Harada T, Kodama S, Matsuo K, Higuchi T, Nagai T, Ikeda S, Okazaki M
First Department of Surgery, School of Medicine, Fukuoka University, Japan.
Int Surg. 1993 Oct-Dec;78(4):284-7.
This study was designed to determine the criteria for curative resection in hepatectomy for large hepatocellular carcinoma. The extent of resection was closely related to recurrence rate, and complete removal of the involved segments was found to be essential for curative hepatectomy. Patients with satellite nodules had a high incidence of recurrence; in fact, carcinoma recurred in all patients, with satellite nodules scattered through more than one segment, despite whole tumor removal. However, curative resection could be achieved in patients with portal involvement confined to the second portal branches, when the tumor, including tumor thrombi, was removed en bloc.
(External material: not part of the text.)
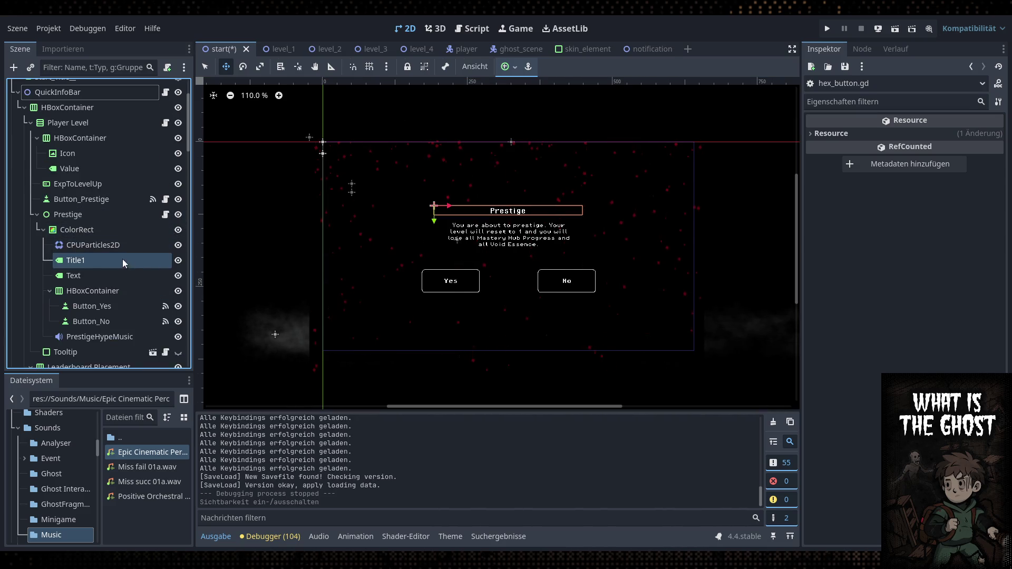
left_click(107, 276)
After a blank line, add '!Pleas Backup your Savefiles first! You can find them at' to the label text
scroll(893, 191, "up", 5)
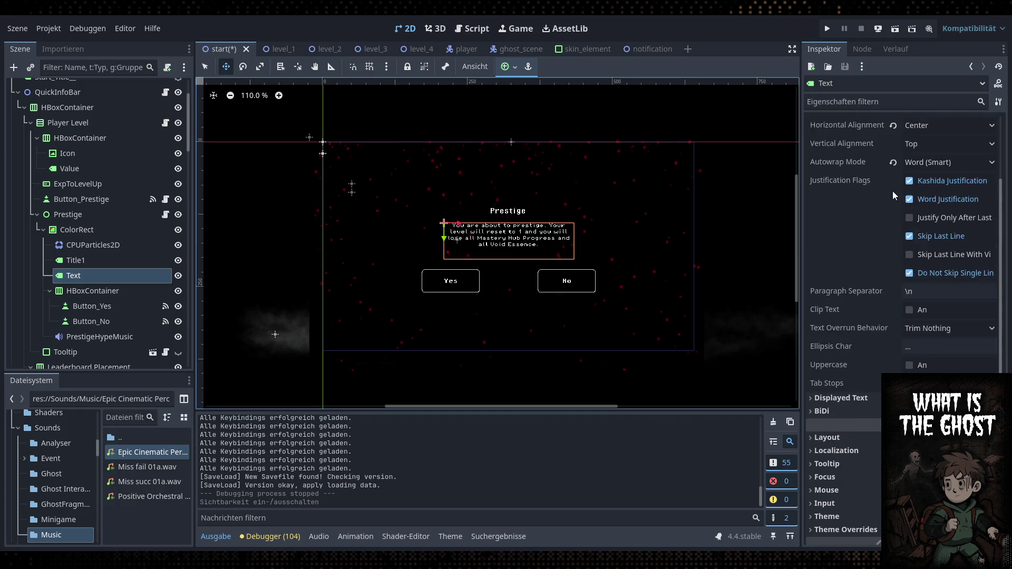
left_click(910, 180)
key("Return")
On the basis of these results, we define complete en bloc removal of the involved segments, including portal involvements, as curative resection, even though curative hepatectomy is not attainable in patients with satellite nodules in more than one segment and/or tumor thrombi in the first branches or truncus of the portal vein.
本研究旨在确定大肝细胞癌肝切除术中根治性切除的标准。切除范围与复发率密切相关,发现完整切除受累节段对于根治性肝切除术至关重要。有卫星结节的患者复发率较高;事实上,所有有卫星结节且分布于一个以上节段的患者,尽管肿瘤已全部切除,但仍会复发。然而,当肿瘤(包括瘤栓)整块切除时,门静脉受累局限于第二门静脉分支的患者可实现根治性切除。基于这些结果,我们将包括门静脉受累在内的受累节段的完整整块切除定义为根治性切除,尽管对于有一个以上节段卫星结节和/或门静脉第一分支或主干有瘤栓的患者无法实现根治性肝切除术。